- ESERCIZIO:
Per favore, prosegui il testo sulle prime migrazioni umane fuori dall'Africa a partire dalla sua ultima frase.

La prima di queste ondate raggiunse il territorio in cui oggi ha sede la Repubblica della Georgia, nel Caucaso, 1,8 milioni di anni fa, mentre la seconda ondata lasciò la sua traccia principale nella Valle del Giordano, a sud del Mare di Galilea, 1,5 milioni di anni fa.
Lo studio è stato condotto dal dott. Alon Barash, della Facoltà di Medicina Azrieli presso l’Università Bar-Ilan, coadiuvato dalla prof.ssa Ella Been, dell’ Ono Academic College, dalla prof.ssa Miriam Belmaker, dell’Università di Tulsa, e dal dott. Omry Barzial, dell’Autorità israeliana per le antichità.
Ormai è riconosciuto che, secondo le prove fossili e la ricerca sul DNA, l’evoluzione umana sia iniziata in Africa circa sei milioni di anni fa.
Intorno ai due milioni di anni fa, gli antichi umani, morfologicamente non ancora del tutto moderni, iniziarono a migrare dall’Africa e a diffondersi in tutta l’Eurasia (processo noto e sintetizzato nell’espressione ‘out of Africa‘).
Una delle prove di come avvenne questa dispersione è stata individuata ora a Ubediya, una località della Valle del Giordano, vicino al kibbutz Beit Zera.
Il sito di Ubediya è essenziale per gli studi archeologici ed evolutivi perchè è uno dei pochi luoghi in cui sono riemersi i resti del primo esodo umano dall’Africa e, di fatto, il secondo sito
archeologico più antico fuori dell’Africa, i cui scavi si sono svolti tra il 1960 e il 1999, ad opera di diverse spedizioni.
I reperti estratti a Ubediya includono una ricca e rara raccolta di manufatti in pietra e di ossa di animali estinti (tigri dai denti a sciabola, mammut e un bufalo gigante) assieme ad animali non più viventi oggi in Israele, come babbuini, facoceri, ippopotami, giraffe e giaguari.
Gli oggetti in pietra e selce somigliano a quelli scoperti in Africa orientale.

- MATERIALE ESTRATTO:
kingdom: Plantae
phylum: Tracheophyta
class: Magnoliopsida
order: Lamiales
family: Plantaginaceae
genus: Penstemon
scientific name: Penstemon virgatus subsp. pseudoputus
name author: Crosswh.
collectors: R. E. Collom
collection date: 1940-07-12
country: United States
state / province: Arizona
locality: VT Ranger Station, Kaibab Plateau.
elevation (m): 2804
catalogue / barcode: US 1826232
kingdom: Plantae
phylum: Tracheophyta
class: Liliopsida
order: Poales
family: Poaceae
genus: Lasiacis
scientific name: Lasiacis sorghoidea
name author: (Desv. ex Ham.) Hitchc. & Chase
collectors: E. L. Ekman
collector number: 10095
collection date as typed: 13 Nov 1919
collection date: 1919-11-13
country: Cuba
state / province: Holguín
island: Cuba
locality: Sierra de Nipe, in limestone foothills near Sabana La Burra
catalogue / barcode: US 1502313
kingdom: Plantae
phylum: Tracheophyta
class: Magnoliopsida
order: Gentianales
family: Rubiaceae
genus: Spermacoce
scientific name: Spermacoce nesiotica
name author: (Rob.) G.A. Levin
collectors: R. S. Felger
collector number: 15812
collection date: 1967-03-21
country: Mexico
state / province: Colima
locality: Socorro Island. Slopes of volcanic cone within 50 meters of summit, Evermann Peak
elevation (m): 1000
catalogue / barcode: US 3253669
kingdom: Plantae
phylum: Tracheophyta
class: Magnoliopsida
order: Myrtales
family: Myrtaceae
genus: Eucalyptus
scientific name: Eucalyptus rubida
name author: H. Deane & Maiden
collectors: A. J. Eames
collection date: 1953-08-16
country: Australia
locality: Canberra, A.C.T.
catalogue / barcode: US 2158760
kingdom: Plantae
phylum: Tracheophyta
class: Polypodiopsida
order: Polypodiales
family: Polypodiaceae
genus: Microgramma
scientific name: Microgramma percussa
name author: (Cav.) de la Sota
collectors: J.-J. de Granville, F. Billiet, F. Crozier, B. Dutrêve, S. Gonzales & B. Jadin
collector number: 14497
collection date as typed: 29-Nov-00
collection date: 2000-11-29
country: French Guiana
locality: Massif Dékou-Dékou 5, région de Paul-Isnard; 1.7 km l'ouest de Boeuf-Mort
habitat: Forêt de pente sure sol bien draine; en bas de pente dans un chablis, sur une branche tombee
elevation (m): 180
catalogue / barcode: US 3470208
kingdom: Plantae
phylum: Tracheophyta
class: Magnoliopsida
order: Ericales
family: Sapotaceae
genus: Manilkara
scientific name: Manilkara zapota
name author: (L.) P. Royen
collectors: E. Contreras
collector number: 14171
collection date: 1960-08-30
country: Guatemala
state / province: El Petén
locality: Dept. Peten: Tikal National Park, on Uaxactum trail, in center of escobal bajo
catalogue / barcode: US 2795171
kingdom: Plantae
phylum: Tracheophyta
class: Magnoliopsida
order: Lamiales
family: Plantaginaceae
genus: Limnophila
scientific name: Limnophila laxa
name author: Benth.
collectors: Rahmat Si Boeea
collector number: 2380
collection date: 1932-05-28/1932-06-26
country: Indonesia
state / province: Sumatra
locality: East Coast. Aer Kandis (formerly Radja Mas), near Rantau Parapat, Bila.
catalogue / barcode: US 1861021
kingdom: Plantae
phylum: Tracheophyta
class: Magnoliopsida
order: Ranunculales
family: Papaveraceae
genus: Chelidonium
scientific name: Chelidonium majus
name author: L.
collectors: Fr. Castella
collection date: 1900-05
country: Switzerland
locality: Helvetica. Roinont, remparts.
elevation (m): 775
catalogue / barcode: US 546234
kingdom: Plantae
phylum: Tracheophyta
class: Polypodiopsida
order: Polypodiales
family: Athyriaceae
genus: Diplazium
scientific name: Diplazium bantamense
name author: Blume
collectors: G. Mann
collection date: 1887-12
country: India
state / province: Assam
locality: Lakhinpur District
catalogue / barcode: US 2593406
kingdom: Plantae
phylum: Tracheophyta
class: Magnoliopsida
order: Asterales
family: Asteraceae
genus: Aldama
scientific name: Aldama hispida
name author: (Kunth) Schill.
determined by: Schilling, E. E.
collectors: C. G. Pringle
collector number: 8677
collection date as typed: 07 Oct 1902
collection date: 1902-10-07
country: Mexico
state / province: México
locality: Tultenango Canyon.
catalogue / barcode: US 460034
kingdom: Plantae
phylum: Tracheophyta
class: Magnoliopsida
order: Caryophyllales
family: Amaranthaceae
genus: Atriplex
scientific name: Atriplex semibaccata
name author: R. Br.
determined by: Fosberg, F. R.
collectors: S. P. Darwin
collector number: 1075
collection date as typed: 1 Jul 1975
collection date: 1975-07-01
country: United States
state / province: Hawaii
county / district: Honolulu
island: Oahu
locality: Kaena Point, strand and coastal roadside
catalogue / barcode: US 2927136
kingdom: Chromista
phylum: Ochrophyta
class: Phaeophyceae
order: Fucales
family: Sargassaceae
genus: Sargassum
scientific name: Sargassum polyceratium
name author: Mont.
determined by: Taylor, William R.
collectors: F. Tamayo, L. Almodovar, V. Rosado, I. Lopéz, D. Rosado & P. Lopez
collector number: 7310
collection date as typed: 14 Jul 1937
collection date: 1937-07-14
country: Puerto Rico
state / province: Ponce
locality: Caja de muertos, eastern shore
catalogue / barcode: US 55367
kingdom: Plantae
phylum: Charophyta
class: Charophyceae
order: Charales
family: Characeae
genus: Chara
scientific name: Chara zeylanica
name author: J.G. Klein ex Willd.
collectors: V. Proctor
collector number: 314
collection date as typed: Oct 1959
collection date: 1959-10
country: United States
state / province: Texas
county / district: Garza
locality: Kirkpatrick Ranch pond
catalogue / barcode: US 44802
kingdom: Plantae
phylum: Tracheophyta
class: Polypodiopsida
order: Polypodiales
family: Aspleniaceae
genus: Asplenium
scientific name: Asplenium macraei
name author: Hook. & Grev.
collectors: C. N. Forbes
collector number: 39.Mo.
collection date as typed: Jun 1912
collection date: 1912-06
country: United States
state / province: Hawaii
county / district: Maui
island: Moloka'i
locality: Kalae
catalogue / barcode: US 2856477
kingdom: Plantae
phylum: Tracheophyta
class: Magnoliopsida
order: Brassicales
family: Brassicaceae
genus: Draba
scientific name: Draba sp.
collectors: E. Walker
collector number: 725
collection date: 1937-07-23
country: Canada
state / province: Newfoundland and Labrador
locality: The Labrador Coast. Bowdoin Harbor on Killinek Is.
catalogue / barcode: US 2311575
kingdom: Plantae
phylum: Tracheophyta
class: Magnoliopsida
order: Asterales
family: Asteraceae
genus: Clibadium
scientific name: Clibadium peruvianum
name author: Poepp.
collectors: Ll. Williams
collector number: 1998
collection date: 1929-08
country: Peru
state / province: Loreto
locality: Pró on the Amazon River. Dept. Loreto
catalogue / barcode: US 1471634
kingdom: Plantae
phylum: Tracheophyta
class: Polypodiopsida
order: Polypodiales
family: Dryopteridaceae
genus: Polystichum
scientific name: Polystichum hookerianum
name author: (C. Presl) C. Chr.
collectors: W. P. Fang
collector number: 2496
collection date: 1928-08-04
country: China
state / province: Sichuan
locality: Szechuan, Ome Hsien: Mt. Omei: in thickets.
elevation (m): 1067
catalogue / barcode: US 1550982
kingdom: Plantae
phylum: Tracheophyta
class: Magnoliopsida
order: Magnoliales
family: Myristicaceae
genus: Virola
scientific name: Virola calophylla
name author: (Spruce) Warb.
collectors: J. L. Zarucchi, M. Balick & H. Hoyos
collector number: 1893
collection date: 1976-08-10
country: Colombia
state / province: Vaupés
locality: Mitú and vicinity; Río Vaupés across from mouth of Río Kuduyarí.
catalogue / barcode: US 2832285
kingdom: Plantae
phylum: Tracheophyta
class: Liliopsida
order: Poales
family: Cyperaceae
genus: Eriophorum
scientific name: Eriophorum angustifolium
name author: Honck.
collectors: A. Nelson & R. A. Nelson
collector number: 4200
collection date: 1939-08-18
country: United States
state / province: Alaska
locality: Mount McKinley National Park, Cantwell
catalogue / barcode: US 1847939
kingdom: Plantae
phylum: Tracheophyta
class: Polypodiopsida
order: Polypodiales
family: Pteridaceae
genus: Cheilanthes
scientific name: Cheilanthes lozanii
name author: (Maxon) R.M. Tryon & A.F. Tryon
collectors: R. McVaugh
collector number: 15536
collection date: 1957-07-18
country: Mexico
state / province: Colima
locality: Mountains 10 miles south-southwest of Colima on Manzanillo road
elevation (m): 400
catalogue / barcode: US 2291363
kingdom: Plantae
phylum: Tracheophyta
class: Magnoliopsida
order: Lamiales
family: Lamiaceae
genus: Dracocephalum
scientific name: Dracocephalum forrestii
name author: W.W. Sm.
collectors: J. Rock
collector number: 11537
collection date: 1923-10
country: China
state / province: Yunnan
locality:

- RISPOSTA:
Recentemente, a Ubediya gli scavi sono stati ripresi dal team di Belmaker e Barzilai allo scopo di rendere più accurata la datazione del sito mediante lo studio della paleoecologia e del paleoclima della regione.
Durante l’esame dei fossili estratti in precedenza, nel 1966, e giacenti presso il Dipartimento di Antropologia dell’Università di Tulsa, è stata identificata una vertebra umana riconosciuta come lombare, attribuibile a circa 1,5 milioni di anni fa.
Va detto per inciso che finora, presso la Facoltà di Medicina Azrieli dell’Università di Bar-Ilan, si era discusso molto sul fatto che la migrazione out of Africa si fosse attuata in un evento unico o si fosse espressa in più ondate.
La scoperta di Ubediya ha fornito una risposta che mette fine alla disputa.
“La differenza di forma e dimensioni di questa vertebra da quelle trovate a Dmanisi, nella Republica della Georgia, sono prove tangibili di almeno due distinte ondate di dispersione”, afferma Barash.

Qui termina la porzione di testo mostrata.